Of mice and pirates

I had always understood patents to be about the mechanism of the device, not it’s effect. E.g., a particular mouse trap design, not the idea of catching mice.

But what do I know? Squeak blogger Torsten turned me on to this article about some courtroom pirates suing Apple over the User Interface in their latest operating system release. The original patent was for an old Xerox UI implemented in Interlisp-D, and now owned by a holding company.

Apple’s Tiger operating system isn’t implemented in Lisp. Do you suppose the lawyers are basing their argument on Greenspun’s Tenth Rule?

About Stearns

Howard Stearns works at High Fidelity, Inc., creating the metaverse. Mr. Stearns has a quarter century experience in systems engineering, applications consulting, and management of advanced software technologies. He was the technical lead of University of Wisconsin's Croquet project, an ambitious project convened by computing pioneer Alan Kay to transform collaboration through 3D graphics and real-time, persistent shared spaces.
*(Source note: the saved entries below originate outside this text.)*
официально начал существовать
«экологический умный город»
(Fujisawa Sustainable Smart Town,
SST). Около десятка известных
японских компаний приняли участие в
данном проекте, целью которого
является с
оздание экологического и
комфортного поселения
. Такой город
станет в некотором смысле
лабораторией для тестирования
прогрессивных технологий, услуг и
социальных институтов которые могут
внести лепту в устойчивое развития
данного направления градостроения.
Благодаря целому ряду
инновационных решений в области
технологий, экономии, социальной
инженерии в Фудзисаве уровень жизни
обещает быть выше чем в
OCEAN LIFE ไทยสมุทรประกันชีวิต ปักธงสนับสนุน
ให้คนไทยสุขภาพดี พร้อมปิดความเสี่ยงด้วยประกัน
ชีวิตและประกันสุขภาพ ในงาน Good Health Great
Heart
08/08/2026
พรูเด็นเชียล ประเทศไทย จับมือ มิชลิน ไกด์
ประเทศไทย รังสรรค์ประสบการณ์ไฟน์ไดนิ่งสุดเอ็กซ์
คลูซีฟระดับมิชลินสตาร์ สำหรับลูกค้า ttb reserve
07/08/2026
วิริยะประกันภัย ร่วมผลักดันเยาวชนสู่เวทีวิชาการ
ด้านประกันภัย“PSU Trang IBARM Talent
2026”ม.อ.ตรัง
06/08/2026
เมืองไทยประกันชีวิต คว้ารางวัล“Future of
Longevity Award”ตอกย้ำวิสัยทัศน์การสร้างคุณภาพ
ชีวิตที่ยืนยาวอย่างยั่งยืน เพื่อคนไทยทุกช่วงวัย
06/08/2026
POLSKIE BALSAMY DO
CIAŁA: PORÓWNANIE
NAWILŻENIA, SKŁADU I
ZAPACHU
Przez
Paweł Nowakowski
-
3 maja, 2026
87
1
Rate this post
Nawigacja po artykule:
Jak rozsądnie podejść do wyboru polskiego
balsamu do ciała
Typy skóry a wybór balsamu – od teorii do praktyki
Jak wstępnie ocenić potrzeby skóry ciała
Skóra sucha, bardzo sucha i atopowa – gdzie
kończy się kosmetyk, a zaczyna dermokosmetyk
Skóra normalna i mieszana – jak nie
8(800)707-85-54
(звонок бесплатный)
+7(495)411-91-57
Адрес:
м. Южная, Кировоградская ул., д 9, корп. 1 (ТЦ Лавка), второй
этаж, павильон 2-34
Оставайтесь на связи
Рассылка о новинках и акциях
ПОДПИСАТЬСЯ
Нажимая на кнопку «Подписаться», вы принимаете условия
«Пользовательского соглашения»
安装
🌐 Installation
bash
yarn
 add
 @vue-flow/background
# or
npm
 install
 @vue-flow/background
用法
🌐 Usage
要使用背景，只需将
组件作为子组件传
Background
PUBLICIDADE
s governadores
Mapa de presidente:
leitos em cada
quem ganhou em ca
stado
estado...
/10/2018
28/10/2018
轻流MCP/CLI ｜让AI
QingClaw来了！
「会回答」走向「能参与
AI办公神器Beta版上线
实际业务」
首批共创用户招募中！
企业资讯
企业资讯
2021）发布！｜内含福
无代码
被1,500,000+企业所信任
The CAD integration products Mr. Stearns created for expert system pioneer ICAD set the market standard through IPO and acquisition by Oracle. The embedded systems he wrote helped transform the industrial diamond market. In the early 2000s, Mr. Stearns was named Technology Strategist for Curl, the only startup founded by WWW pioneer Tim Berners-Lee. An expert on programming languages and operating systems, Mr. Stearns created the Eclipse commercial Common Lisp programming implementation. Mr. Stearns has two degrees from M.I.T., and has directed family businesses in early childhood education and publishing.

One Comment

  1. Mark Schuldenfrei

    If I recall, Xerox PARC once litigated against Microsoft for the same thing – and won a huge settlement from them.